A senior Teen Vogue staffer who opposed Alexi McCammond's hiring as editor-in-chief because of old offensive tweets has her own history of questionable tweets.

McCammond was hired by Condé Nast to be the new editor-in-chief of Teen Vogue, but then decade-old tweets she wrote as a teenager were unearthed. Many staffers at Teen Vogue found the offensive tweets to be "racist and homophobic," which were hurtful towards Asian and LGBTQ communities. Staffers "privately expressed concerns" to Condé Nast's global chief content officer Anna Wintour and CEO Roger Lynch, according to a report from the Daily Beast. More than 20 Teen Vogue staffers also wrote a letter to management to express their concern about McCammond's hiring.

Following the cancel culture firestorm, McCammond and Condé Nast parted ways.

McCammond announced her resignation from the Condé Nast magazine over the tweets she made when she was 17 years old.

"I became a journalist to help lift up the stories and voices of our most vulnerable communities. As a young woman of color, that's part of the reason I was so excited to lead the Teen Vogue team in their next chapter," McCammond said. "My past tweets have overshadowed the work I've done to highlight the people and issues that I care about — issues that Teen Vogue has worked tirelessly to share with the world — and so Condé Nast and I have decided to part ways."

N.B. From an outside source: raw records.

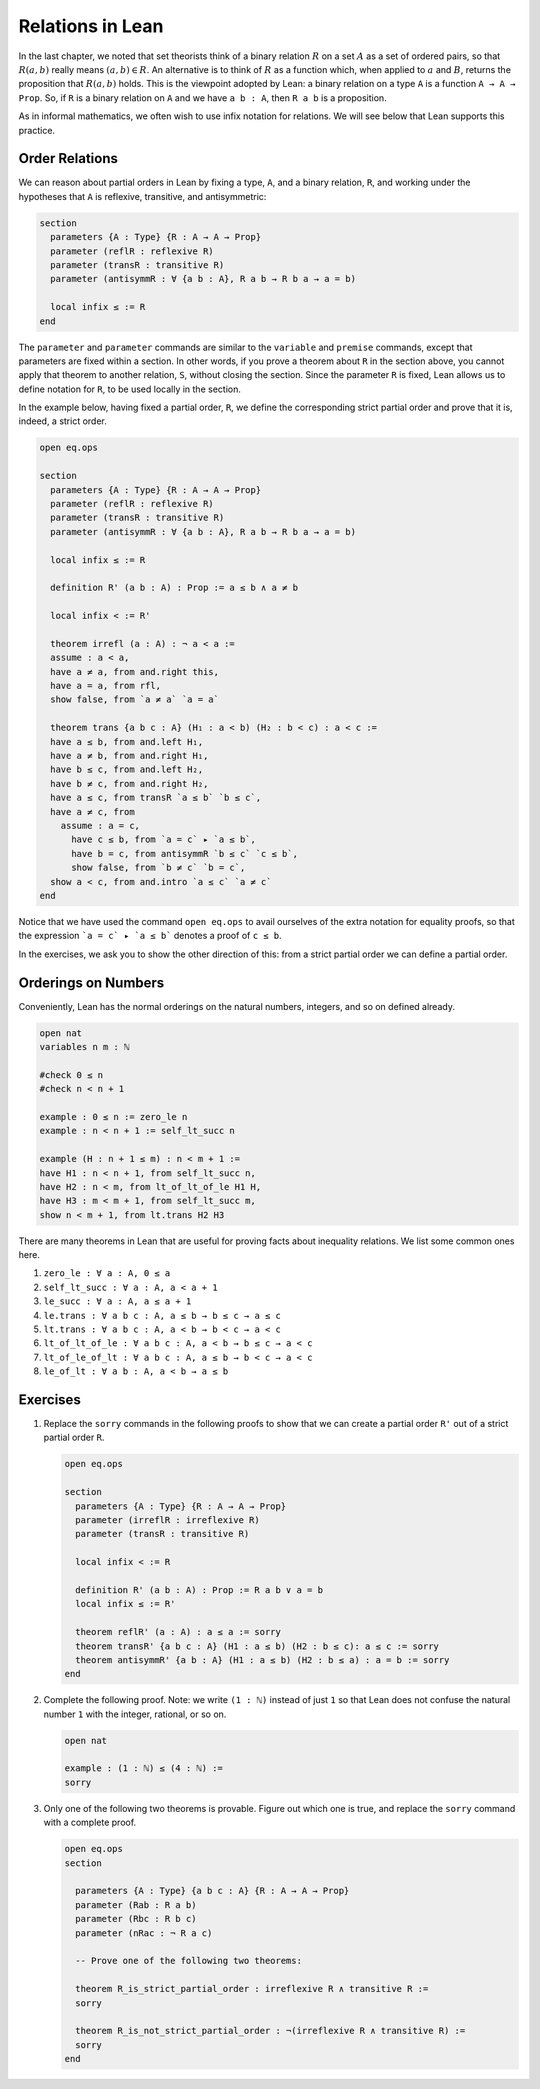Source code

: Relations in Lean
=================

In the last chapter, we noted that set theorists think of a binary
relation :math:`R` on a set :math:`A` as a set of ordered pairs, so that
:math:`R(a, b)` really means :math:`(a, b) \in R`. An alternative is to
think of :math:`R` as a function which, when applied to :math:`a` and
:math:`B`, returns the proposition that :math:`R(a, b)` holds. This is
the viewpoint adopted by Lean: a binary relation on a type ``A`` is a
function ``A → A → Prop``. So, if ``R`` is a binary relation on ``A``
and we have ``a b : A``, then ``R a b`` is a proposition.

As in informal mathematics, we often wish to use infix notation for
relations. We will see below that Lean supports this practice.

Order Relations
---------------

We can reason about partial orders in Lean by fixing a type, ``A``, and
a binary relation, ``R``, and working under the hypotheses that ``A`` is
reflexive, transitive, and antisymmetric:

.. code:: lean

    section
      parameters {A : Type} {R : A → A → Prop}
      parameter (reflR : reflexive R)
      parameter (transR : transitive R)
      parameter (antisymmR : ∀ {a b : A}, R a b → R b a → a = b)

      local infix ≤ := R
    end

The ``parameter`` and ``parameter`` commands are similar to the
``variable`` and ``premise`` commands, except that parameters are fixed
within a section. In other words, if you prove a theorem about ``R`` in
the section above, you cannot apply that theorem to another relation,
``S``, without closing the section. Since the parameter ``R`` is fixed,
Lean allows us to define notation for ``R``, to be used locally in the
section.

In the example below, having fixed a partial order, ``R``, we define the
corresponding strict partial order and prove that it is, indeed, a
strict order.

.. code:: lean

    open eq.ops

    section
      parameters {A : Type} {R : A → A → Prop}
      parameter (reflR : reflexive R)
      parameter (transR : transitive R)
      parameter (antisymmR : ∀ {a b : A}, R a b → R b a → a = b)

      local infix ≤ := R

      definition R' (a b : A) : Prop := a ≤ b ∧ a ≠ b

      local infix < := R'

      theorem irrefl (a : A) : ¬ a < a :=
      assume : a < a,
      have a ≠ a, from and.right this,
      have a = a, from rfl,
      show false, from `a ≠ a` `a = a`

      theorem trans {a b c : A} (H₁ : a < b) (H₂ : b < c) : a < c :=
      have a ≤ b, from and.left H₁,
      have a ≠ b, from and.right H₁,
      have b ≤ c, from and.left H₂,
      have b ≠ c, from and.right H₂,
      have a ≤ c, from transR `a ≤ b` `b ≤ c`,
      have a ≠ c, from 
        assume : a = c,
          have c ≤ b, from `a = c` ▸ `a ≤ b`,
          have b = c, from antisymmR `b ≤ c` `c ≤ b`,
          show false, from `b ≠ c` `b = c`, 
      show a < c, from and.intro `a ≤ c` `a ≠ c`
    end

Notice that we have used the command ``open eq.ops`` to avail ourselves
of the extra notation for equality proofs, so that the expression
```a = c` ▸ `a ≤ b``` denotes a proof of ``c ≤ b``.

In the exercises, we ask you to show the other direction of this: from a
strict partial order we can define a partial order.

Orderings on Numbers
--------------------

Conveniently, Lean has the normal orderings on the natural numbers,
integers, and so on defined already.

.. code:: lean

    open nat
    variables n m : ℕ

    #check 0 ≤ n
    #check n < n + 1

    example : 0 ≤ n := zero_le n
    example : n < n + 1 := self_lt_succ n

    example (H : n + 1 ≤ m) : n < m + 1 :=
    have H1 : n < n + 1, from self_lt_succ n,
    have H2 : n < m, from lt_of_lt_of_le H1 H,
    have H3 : m < m + 1, from self_lt_succ m,
    show n < m + 1, from lt.trans H2 H3

There are many theorems in Lean that are useful for proving facts about
inequality relations. We list some common ones here.

#. ``zero_le : ∀ a : A, 0 ≤ a``
#. ``self_lt_succ : ∀ a : A, a < a + 1``
#. ``le_succ : ∀ a : A, a ≤ a + 1``
#. ``le.trans : ∀ a b c : A, a ≤ b → b ≤ c → a ≤ c``
#. ``lt.trans : ∀ a b c : A, a < b → b < c → a < c``
#. ``lt_of_lt_of_le : ∀ a b c : A, a < b → b ≤ c → a < c``
#. ``lt_of_le_of_lt : ∀ a b c : A, a ≤ b → b < c → a < c``
#. ``le_of_lt : ∀ a b : A, a < b → a ≤ b``

Exercises
---------

#. Replace the ``sorry`` commands in the following proofs to show that
   we can create a partial order ``R'​`` out of a strict partial order
   ``R``.

   .. code:: lean

       open eq.ops

       section
         parameters {A : Type} {R : A → A → Prop}
         parameter (irreflR : irreflexive R)
         parameter (transR : transitive R)

         local infix < := R

         definition R' (a b : A) : Prop := R a b ∨ a = b
         local infix ≤ := R'

         theorem reflR' (a : A) : a ≤ a := sorry
         theorem transR' {a b c : A} (H1 : a ≤ b) (H2 : b ≤ c): a ≤ c := sorry
         theorem antisymmR' {a b : A} (H1 : a ≤ b) (H2 : b ≤ a) : a = b := sorry 
       end

#. Complete the following proof. Note: we write ``(1 : ℕ)`` instead of
   just ``1`` so that Lean does not confuse the natural number ``1``
   with the integer, rational, or so on.

   .. code:: lean

       open nat

       example : (1 : ℕ) ≤ (4 : ℕ) :=
       sorry

#. Only one of the following two theorems is provable. Figure out which
   one is true, and replace the ``sorry`` command with a complete proof.

   .. code:: lean

       open eq.ops
       section

         parameters {A : Type} {a b c : A} {R : A → A → Prop}
         parameter (Rab : R a b)
         parameter (Rbc : R b c)
         parameter (nRac : ¬ R a c)

         -- Prove one of the following two theorems:

         theorem R_is_strict_partial_order : irreflexive R ∧ transitive R :=
         sorry

         theorem R_is_not_strict_partial_order : ¬(irreflexive R ∧ transitive R) :=
         sorry
       end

McCammond was a political journalist at Axios, an NBC and MSNBC contributor, and won an award from the National Association of Black Journalists for being the emerging journalist of the year.

It turns out that one of the Teen Vogue staffers who signed the letter advising management not to hire McCammond because of her racist tweets also wrote offensive tweets in the past. Christine Davitt, a senior social media manager at Teen Vogue, reportedly used the N-word in several tweets from a decade ago.

On March 8, Davitt posted the letter from the Teen Vogue staff to management on her Instagram with the caption: "So proud of my @teenvogue colleagues. The work continues…"

After McCammond announced she would be resigning, Davitt tweeted, "[Exhales the deepest sigh I have ever sighed]," according to the Post Millennial.

Now, Davitt's tweets from 2009 and 2010 have resurfaced, which use the N-word. In two of the tweets, she appears to use the slur while talking to a friend. The third tweet reads, "I love the contradictory nature of the phrase 'white n****.'"

Teen Vogue staffer Christine Davitt canceled for posting racist tweets, including the n-word https://t.co/eabY5xwWJZ
— Jack Posobiec (@Jack Posobiec)1616307136.0

Davitt calls herself a "queer fat filipinx femme in brooklyn" in her Instagram bio. Fox News reported, "Davitt says in multiple tweets that she is of mixed Irish and Filipino descent."

Davitt's own magazine published an op-ed in 2019 titled" "Stop Using the N-Word If You're Not Black." The Teen Vogue article lectured their readers, "There's been much debate within the Black community about the N-word and just how much good our supposed 'reclaiming' of it can actually do. And in moments like this, that feels like a valid point. But one thing that shouldn't be up for dispute is who gets to use it. And if you ain't Black, that ain't you."